All algorithms support two levels of cross-validation:

Outer Cross-Validation (K-Fold)

The training data is split into K folds (default K=5). The algorithm is run K times in parallel, each time using K-1 folds for training and 1 fold for validation. The final population gathers the Family of Best Models (FBM) from all folds.

Fold 1: Train on folds {2,3,4,5}, validate on fold 1
Fold 2: Train on folds {1,3,4,5}, validate on fold 2
...
Final: Combine FBMs, evaluate on full training data + external test set

Inner Cross-Validation (Overfit Control)

Within each training run, the data is further split into inner folds. At each epoch, model fitness is penalized for the train-validation gap:

fitness = mean(train_fit - |train_fit - valid_fit| * overfit_penalty)

Inner folds can be re-drawn periodically (resampling_inner_folds_epochs) to prevent indirect learning of fold structure.

Stratification

Folds are stratified by class label to preserve class proportions.
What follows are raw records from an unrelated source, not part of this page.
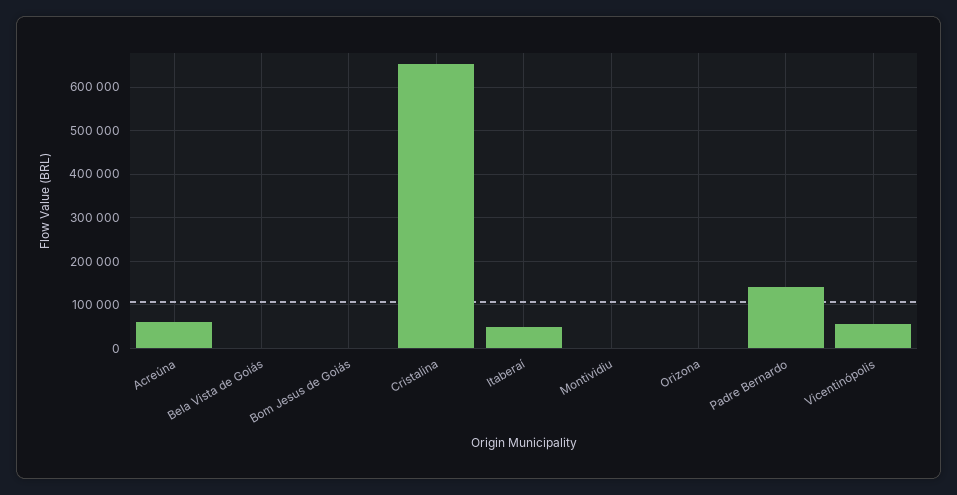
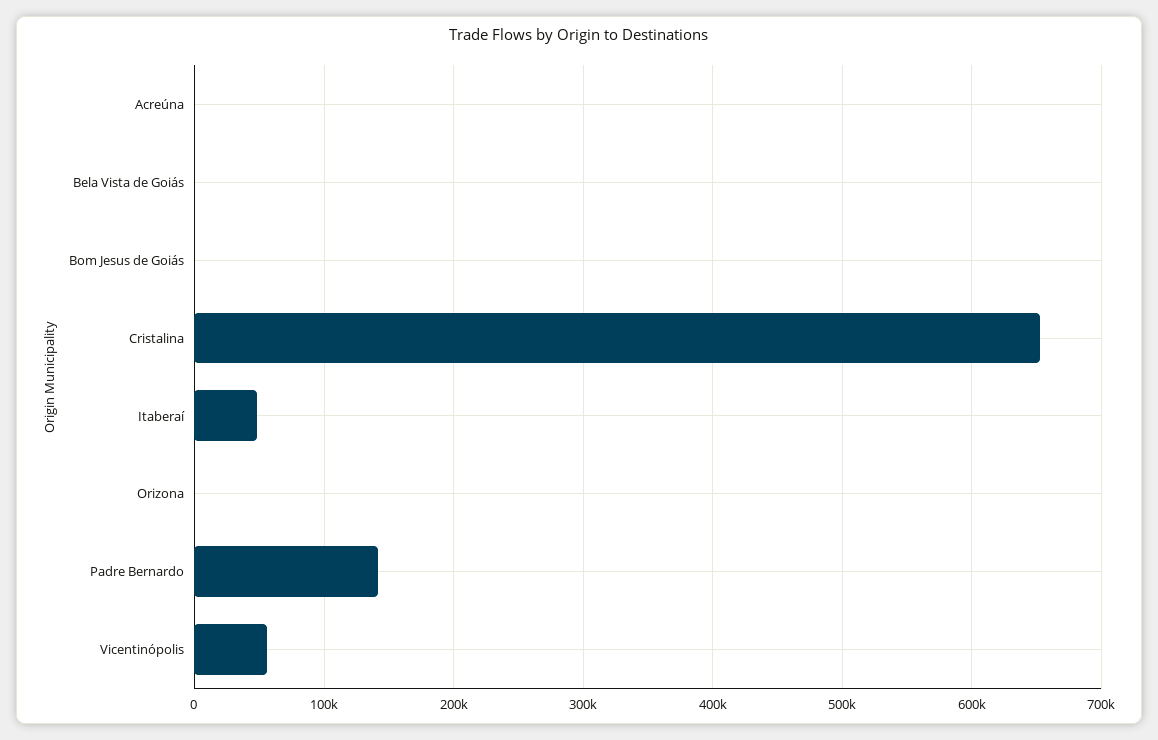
  {
-   "Acreúna": 60000,
+   "Acreúna": 0,
    "Bela Vista de Goiás": 0,
    "Bom Jesus de Goiás": 0,
    "Cristalina": 650000,
    "Itaberaí": 50000,
-   "Montividiu": 0,
    "Orizona": 0,
    "Padre Bernardo": 140000,
    "Vicentinópolis": 60000
  }

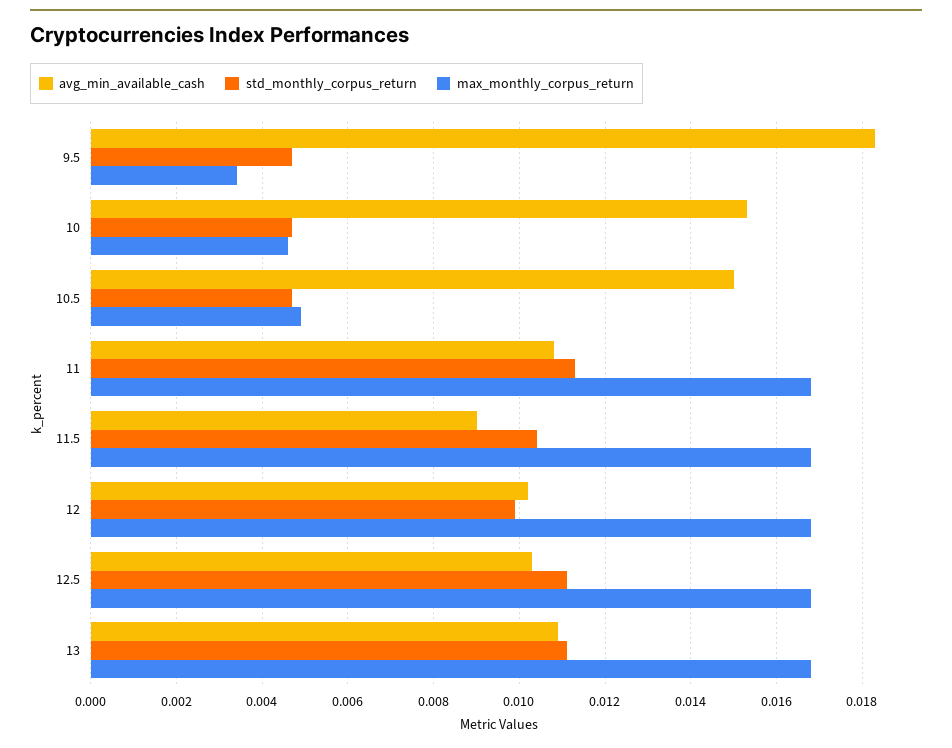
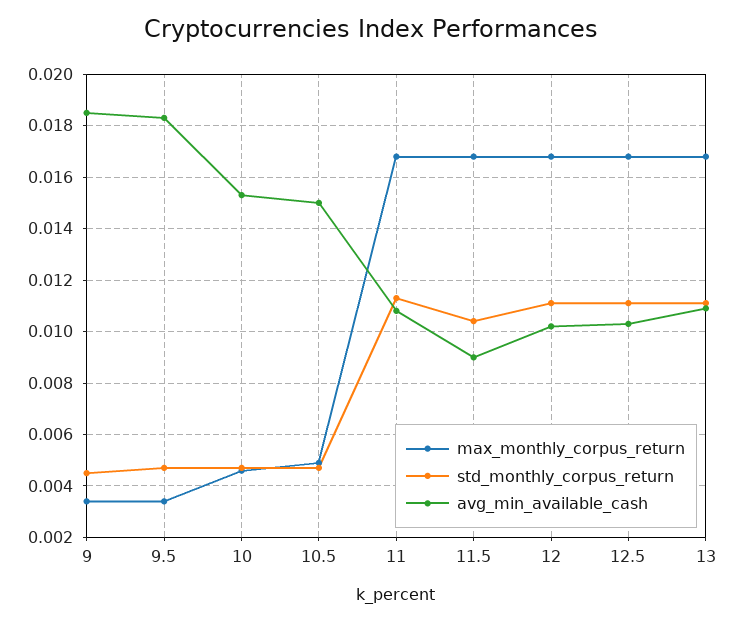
  {
    "avg_min_available_cash": {
      "9.5": 0.0185,
      "10": 0.0155,
      "10.5": 0.015,
      "11": 0.011,
      "11.5": 0.009,
      "12": 0.01,
      "12.5": 0.0105,
-     "13": 0.011
+     "13": 0.011,
+     "9": 0.0185
    },
    "std_monthly_corpus_return": {
      "9.5": 0.0045,
      "10": 0.0045,
      "10.5": 0.0045,
      "11": 0.0115,
      "11.5": 0.0105,
-     "12": 0.01,
+     "12": 0.011,
      "12.5": 0.011,
-     "13": 0.011
+     "13": 0.011,
+     "9": 0.0045
    },
    "max_monthly_corpus_return": {
      "9.5": 0.0035,
      "10": 0.0045,
      "10.5": 0.005,
      "11": 0.017,
      "11.5": 0.017,
      "12": 0.017,
      "12.5": 0.017,
-     "13": 0.017
+     "13": 0.017,
+     "9": 0.0035
    }
  }

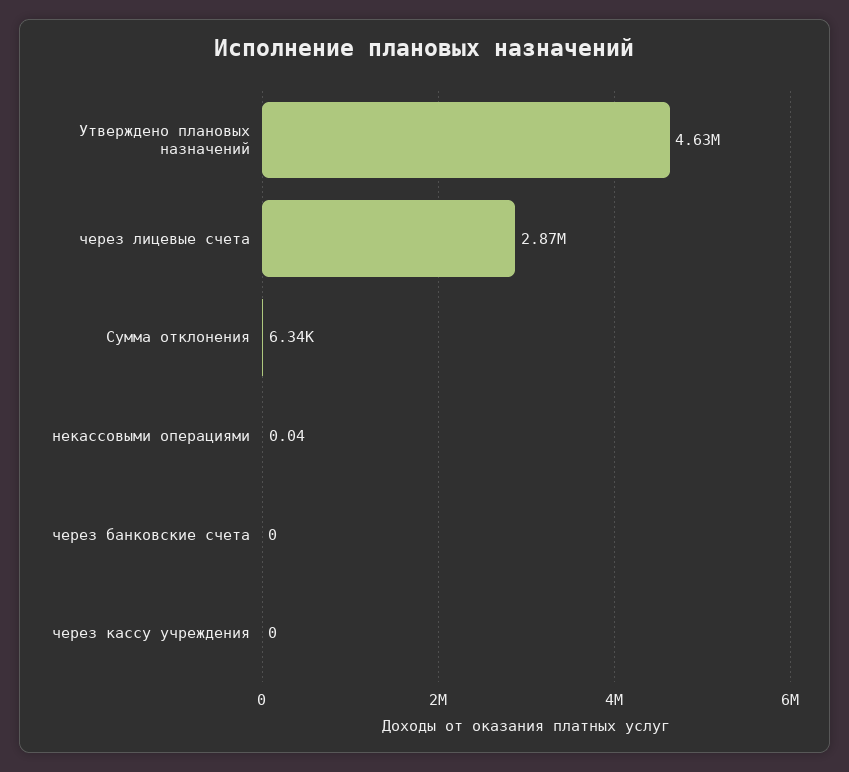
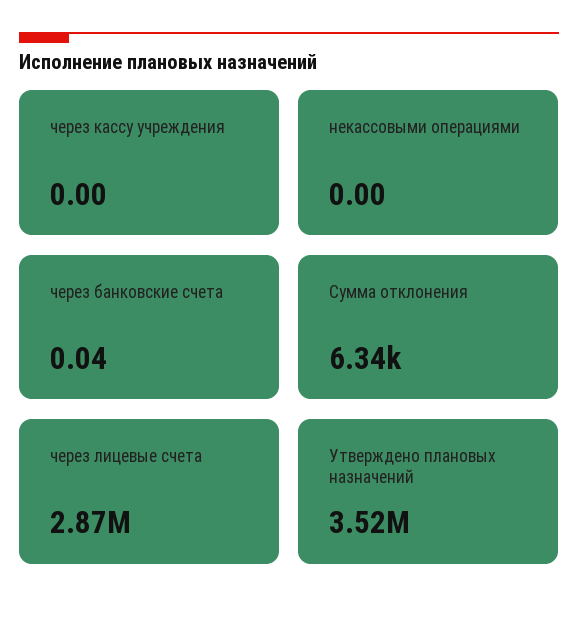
  {
-   "Утверждено плановых назначений": 4630000,
+   "Утверждено плановых назначений": 3520000,
    "через лицевые счета": 2870000,
    "Сумма отклонения": 6340,
-   "некассовыми операциями": 0.04,
+   "некассовыми операциями": 0,
-   "через банковские счета": 0,
+   "через банковские счета": 0.04,
    "через кассу учреждения": 0
  }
Since v0.7.4, double stratification is supported: folds are stratified first by class, then by a metadata variable (e.g., hospital, batch, sequencing center) to ensure that confounding factors are balanced across folds.

Feature Pre-selection

Before running any algorithm, features are statistically pre-filtered to reduce the search space:

1. Prevalence filter (feature_minimal_prevalence_pct): Remove features present in fewer than N% of samples in both classes
2. Mean filter (feature_minimal_feature_value): Remove features with negligible mean abundance in both classes
3. Statistical test: Three options:
   • Wilcoxon rank-sum (default): Non-parametric, robust to skewness and outliers
   • Student’s t-test: Parametric, assumes normality
   • Bayesian Fisher’s exact: For binary/presence-absence data, uses Bayes factors
4. Multiple testing correction: Benjamini-Hochberg FDR for Wilcoxon and t-test
5. Feature ranking: Features ranked by significance, optionally capped at max_features_per_class per class

References

• Holland, J. H. (1992). Adaptation in Natural and Artificial Systems. MIT Press.
• Blondel, V. D. et al. (2008). Fast unfolding of communities in large networks. J. Stat. Mech., P10008.
• Metropolis, N. et al. (1953). Equation of state calculations by fast computing machines. J. Chem. Phys., 21(6), 1087-1092.